In 2014 local metal detectorist David Bartholomew (along with colleagues) found 59 Edward I silver pennies near Drumelzier by the Tweed. The wider landscape here is rich in archaeological activity with sites from prehistory as well as the medieval site of Tinnis Castle built into an early medieval hillfort.
The coin hoard was reported through the appropriate channels and has been through the Treasure Trove process, meaning that it can be fully analysed and interpreted, and reported on in due course. While that is still in progress, Uncovering the Tweed recently worked with local participants to undertake geophysical survey in the environs of the coin findspot to better understand the context of the find. Do the coins represent a lost purse spread around by later ploughing or a more deliberate hidden deposit?
Resistivity survey is a technique that measures electrical resistance below the ground and is good at picking up sub-surface anomalies such as buried ditches (low resistance) and walls (high resistance).

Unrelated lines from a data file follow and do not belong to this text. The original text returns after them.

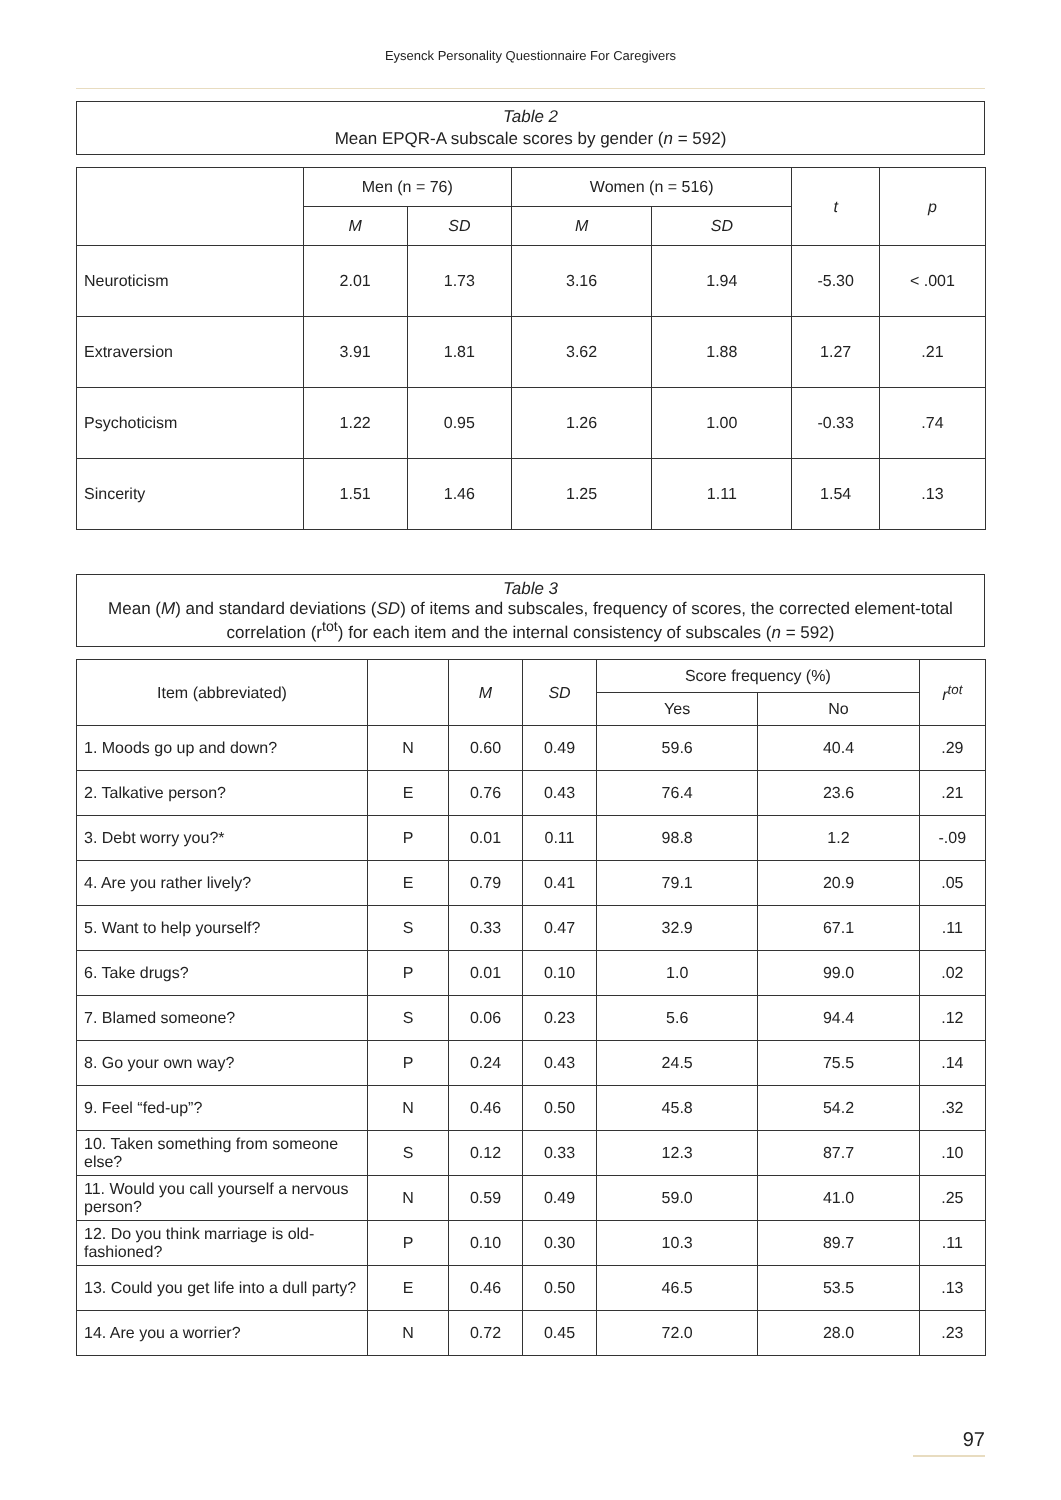Eysenck Personality Questionnaire For Caregivers
Table 2
Mean EPQR-A subscale scores by gender (n = 592)
| | Men (n = 76) | | Women (n = 516) | | t | p |
| --- | --- | --- | --- | --- | --- | --- |
| | M | SD | M | SD | | |
| Neuroticism | 2.01 | 1.73 | 3.16 | 1.94 | -5.30 | < .001 |
| Extraversion | 3.91 | 1.81 | 3.62 | 1.88 | 1.27 | .21 |
| Psychoticism | 1.22 | 0.95 | 1.26 | 1.00 | -0.33 | .74 |
| Sincerity | 1.51 | 1.46 | 1.25 | 1.11 | 1.54 | .13 |
Table 3
Mean (M) and standard deviations (SD) of items and subscales, frequency of scores, the corrected element-total correlation (r<sup>tot</sup>) for each item and the internal consistency of subscales (n = 592)
| Item (abbreviated) | | M | SD | Score frequency (%) | | r<sup>tot</sup> |
| --- | --- | --- | --- | --- | --- | --- |
| | | | | Yes | No | |
| 1. Moods go up and down? | N | 0.60 | 0.49 | 59.6 | 40.4 | .29 |
| 2. Talkative person? | E | 0.76 | 0.43 | 76.4 | 23.6 | .21 |
| 3. Debt worry you?* | P | 0.01 | 0.11 | 98.8 | 1.2 | -.09 |
| 4. Are you rather lively? | E | 0.79 | 0.41 | 79.1 | 20.9 | .05 |
| 5. Want to help yourself? | S | 0.33 | 0.47 | 32.9 | 67.1 | .11 |
| 6. Take drugs? | P | 0.01 | 0.10 | 1.0 | 99.0 | .02 |
| 7. Blamed someone? | S | 0.06 | 0.23 | 5.6 | 94.4 | .12 |
| 8. Go your own way? | P | 0.24 | 0.43 | 24.5 | 75.5 | .14 |
| 9. Feel “fed-up”? | N | 0.46 | 0.50 | 45.8 | 54.2 | .32 |
| 10. Taken something from someone else? | S | 0.12 | 0.33 | 12.3 | 87.7 | .10 |
| 11. Would you call yourself a nervous person? | N | 0.59 | 0.49 | 59.0 | 41.0 | .25 |
| 12. Do you think marriage is old-fashioned? | P | 0.10 | 0.30 | 10.3 | 89.7 | .11 |
| 13. Could you get life into a dull party? | E | 0.46 | 0.50 | 46.5 | 53.5 | .13 |
| 14. Are you a worrier? | N | 0.72 | 0.45 | 72.0 | 28.0 | .23 |
97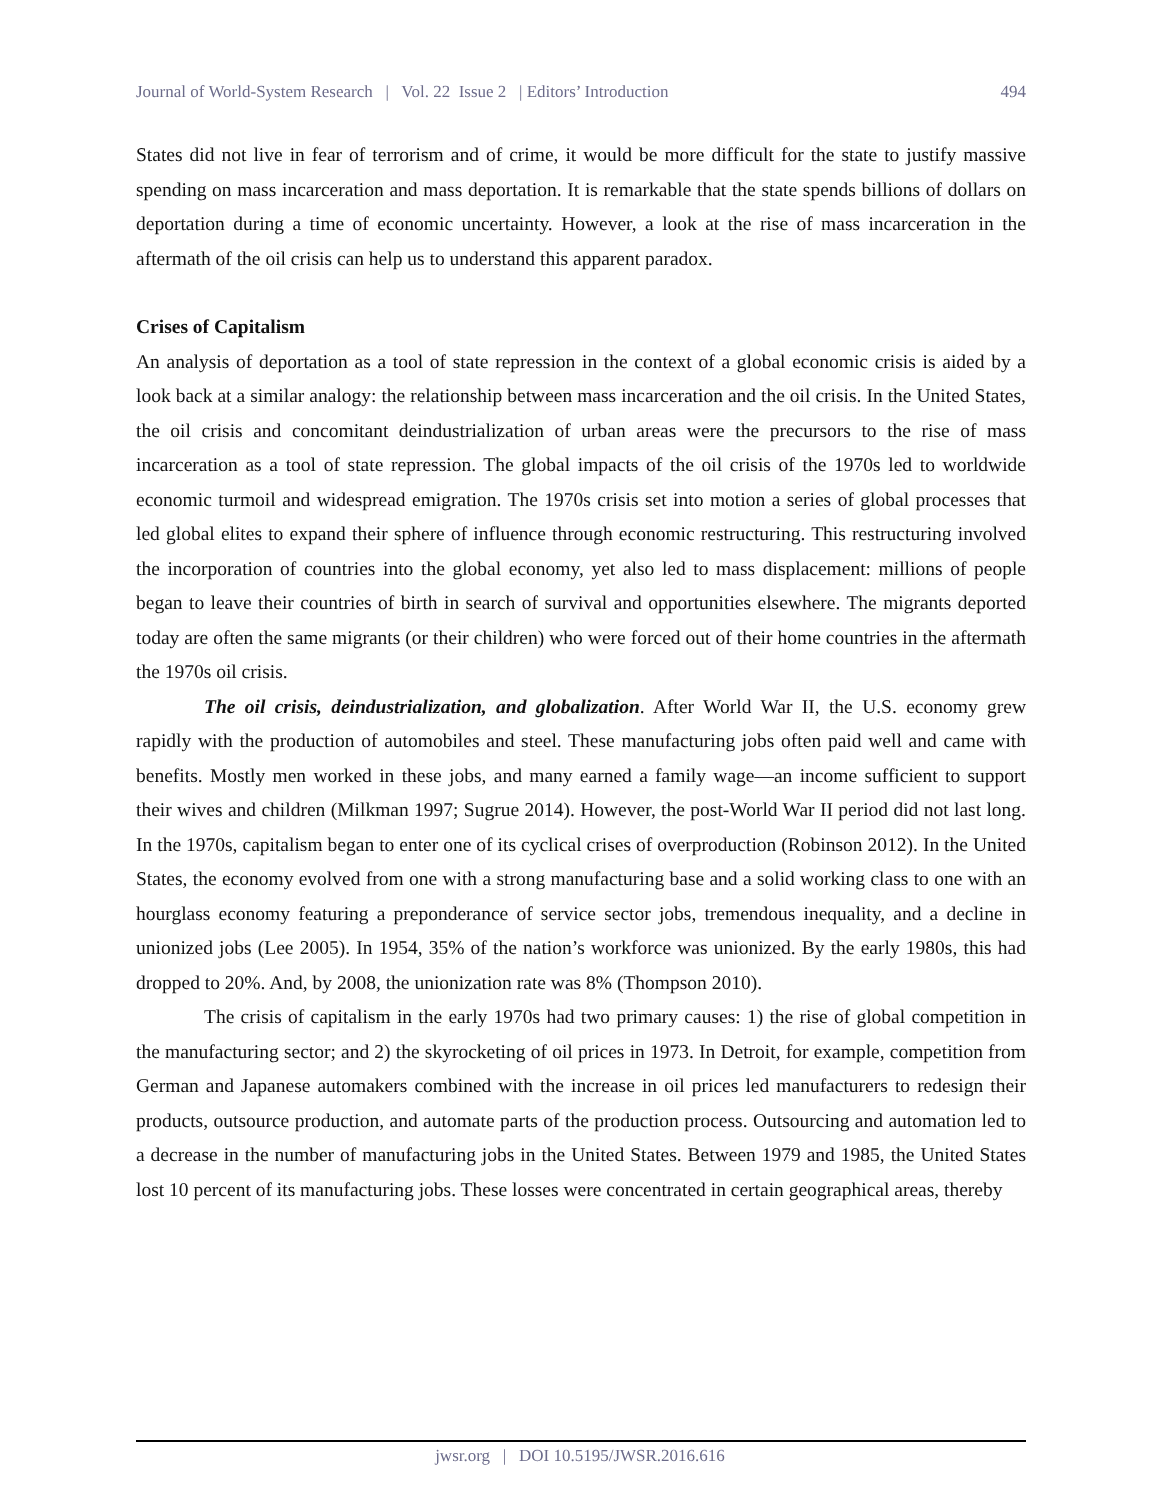Journal of World-System Research | Vol. 22 Issue 2 | Editors’ Introduction 494
States did not live in fear of terrorism and of crime, it would be more difficult for the state to justify massive spending on mass incarceration and mass deportation. It is remarkable that the state spends billions of dollars on deportation during a time of economic uncertainty. However, a look at the rise of mass incarceration in the aftermath of the oil crisis can help us to understand this apparent paradox.
Crises of Capitalism
An analysis of deportation as a tool of state repression in the context of a global economic crisis is aided by a look back at a similar analogy: the relationship between mass incarceration and the oil crisis. In the United States, the oil crisis and concomitant deindustrialization of urban areas were the precursors to the rise of mass incarceration as a tool of state repression. The global impacts of the oil crisis of the 1970s led to worldwide economic turmoil and widespread emigration. The 1970s crisis set into motion a series of global processes that led global elites to expand their sphere of influence through economic restructuring. This restructuring involved the incorporation of countries into the global economy, yet also led to mass displacement: millions of people began to leave their countries of birth in search of survival and opportunities elsewhere. The migrants deported today are often the same migrants (or their children) who were forced out of their home countries in the aftermath the 1970s oil crisis.
The oil crisis, deindustrialization, and globalization. After World War II, the U.S. economy grew rapidly with the production of automobiles and steel. These manufacturing jobs often paid well and came with benefits. Mostly men worked in these jobs, and many earned a family wage—an income sufficient to support their wives and children (Milkman 1997; Sugrue 2014). However, the post-World War II period did not last long. In the 1970s, capitalism began to enter one of its cyclical crises of overproduction (Robinson 2012). In the United States, the economy evolved from one with a strong manufacturing base and a solid working class to one with an hourglass economy featuring a preponderance of service sector jobs, tremendous inequality, and a decline in unionized jobs (Lee 2005). In 1954, 35% of the nation’s workforce was unionized. By the early 1980s, this had dropped to 20%. And, by 2008, the unionization rate was 8% (Thompson 2010).
The crisis of capitalism in the early 1970s had two primary causes: 1) the rise of global competition in the manufacturing sector; and 2) the skyrocketing of oil prices in 1973. In Detroit, for example, competition from German and Japanese automakers combined with the increase in oil prices led manufacturers to redesign their products, outsource production, and automate parts of the production process. Outsourcing and automation led to a decrease in the number of manufacturing jobs in the United States. Between 1979 and 1985, the United States lost 10 percent of its manufacturing jobs. These losses were concentrated in certain geographical areas, thereby
jwsr.org | DOI 10.5195/JWSR.2016.616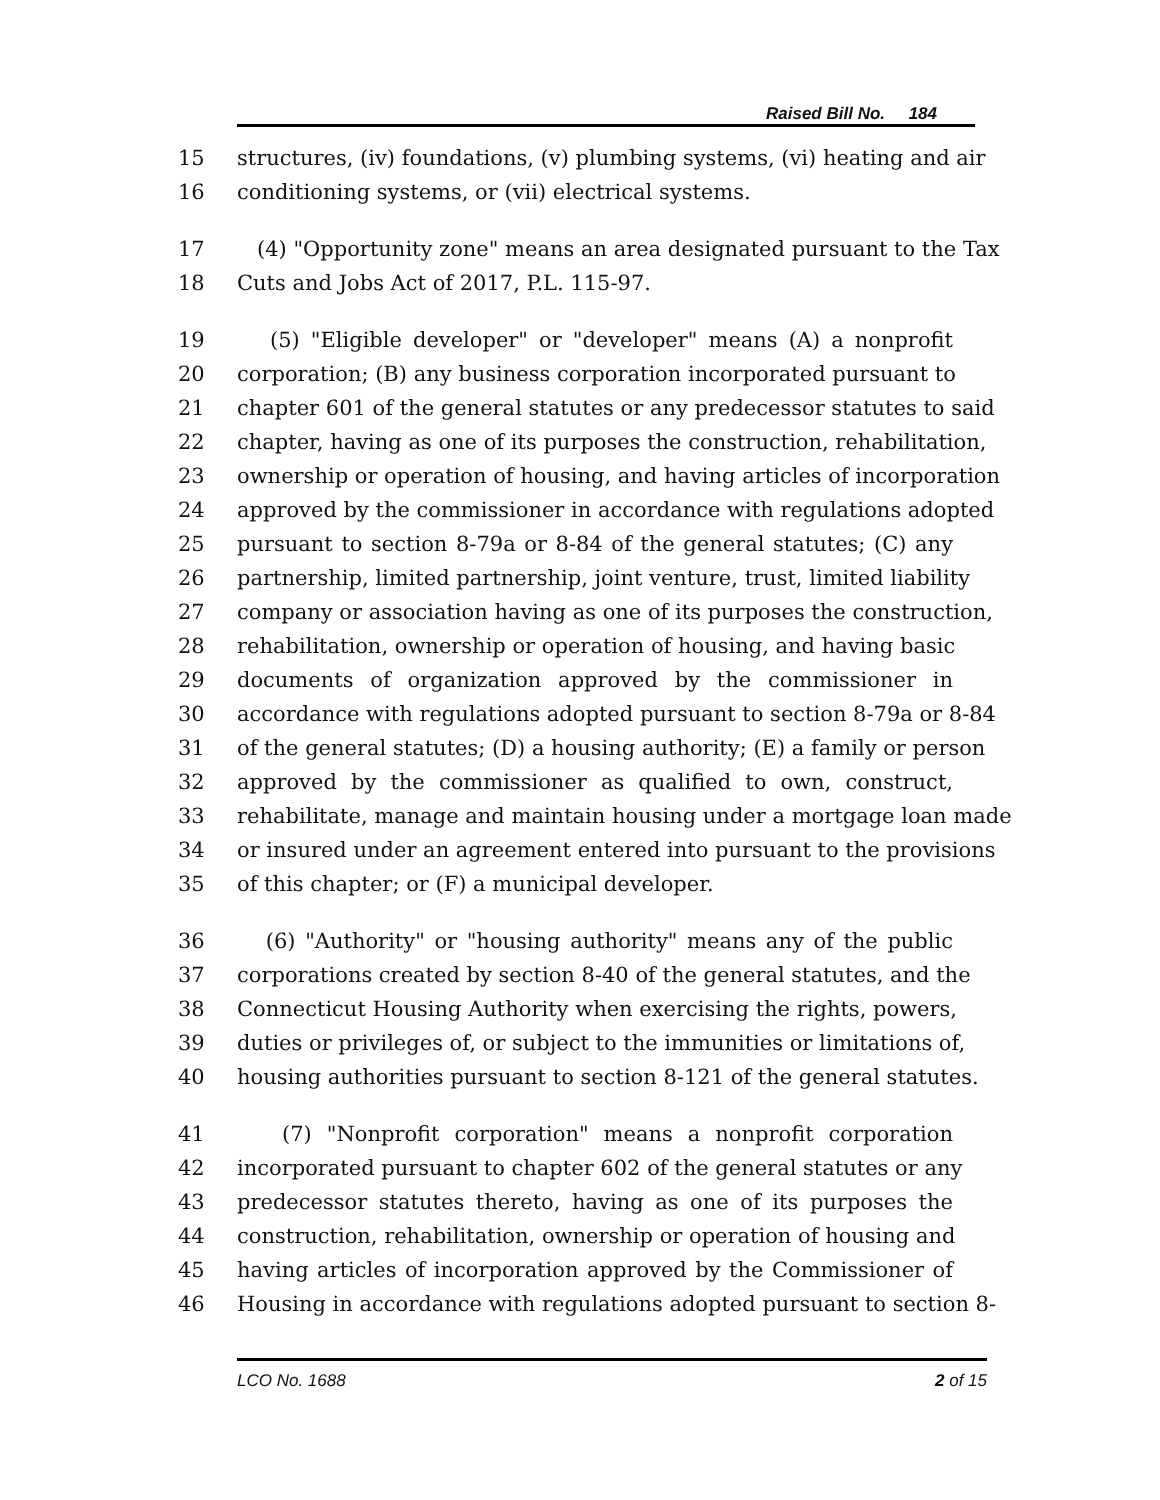Raised Bill No. 184
15 structures, (iv) foundations, (v) plumbing systems, (vi) heating and air
16 conditioning systems, or (vii) electrical systems.
17 (4) "Opportunity zone" means an area designated pursuant to the Tax
18 Cuts and Jobs Act of 2017, P.L. 115-97.
19 (5) "Eligible developer" or "developer" means (A) a nonprofit
20 corporation; (B) any business corporation incorporated pursuant to
21 chapter 601 of the general statutes or any predecessor statutes to said
22 chapter, having as one of its purposes the construction, rehabilitation,
23 ownership or operation of housing, and having articles of incorporation
24 approved by the commissioner in accordance with regulations adopted
25 pursuant to section 8-79a or 8-84 of the general statutes; (C) any
26 partnership, limited partnership, joint venture, trust, limited liability
27 company or association having as one of its purposes the construction,
28 rehabilitation, ownership or operation of housing, and having basic
29 documents of organization approved by the commissioner in
30 accordance with regulations adopted pursuant to section 8-79a or 8-84
31 of the general statutes; (D) a housing authority; (E) a family or person
32 approved by the commissioner as qualified to own, construct,
33 rehabilitate, manage and maintain housing under a mortgage loan made
34 or insured under an agreement entered into pursuant to the provisions
35 of this chapter; or (F) a municipal developer.
36 (6) "Authority" or "housing authority" means any of the public
37 corporations created by section 8-40 of the general statutes, and the
38 Connecticut Housing Authority when exercising the rights, powers,
39 duties or privileges of, or subject to the immunities or limitations of,
40 housing authorities pursuant to section 8-121 of the general statutes.
41 (7) "Nonprofit corporation" means a nonprofit corporation
42 incorporated pursuant to chapter 602 of the general statutes or any
43 predecessor statutes thereto, having as one of its purposes the
44 construction, rehabilitation, ownership or operation of housing and
45 having articles of incorporation approved by the Commissioner of
46 Housing in accordance with regulations adopted pursuant to section 8-
LCO No. 1688 2 of 15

Survey undertaken by participants over two days unfortunately did not pick up any anomalies that could represent buried archaeological structures, only geological variation including identification of a paleochannel probably relating to a watercourse nearby re-routed during more recent agricultural improvements. A negative result like this is still useful information, perhaps it indicates that the coins are not deposited within any formal structure, rather deposited in open pasture land, near a stream, sometime in the medieval period.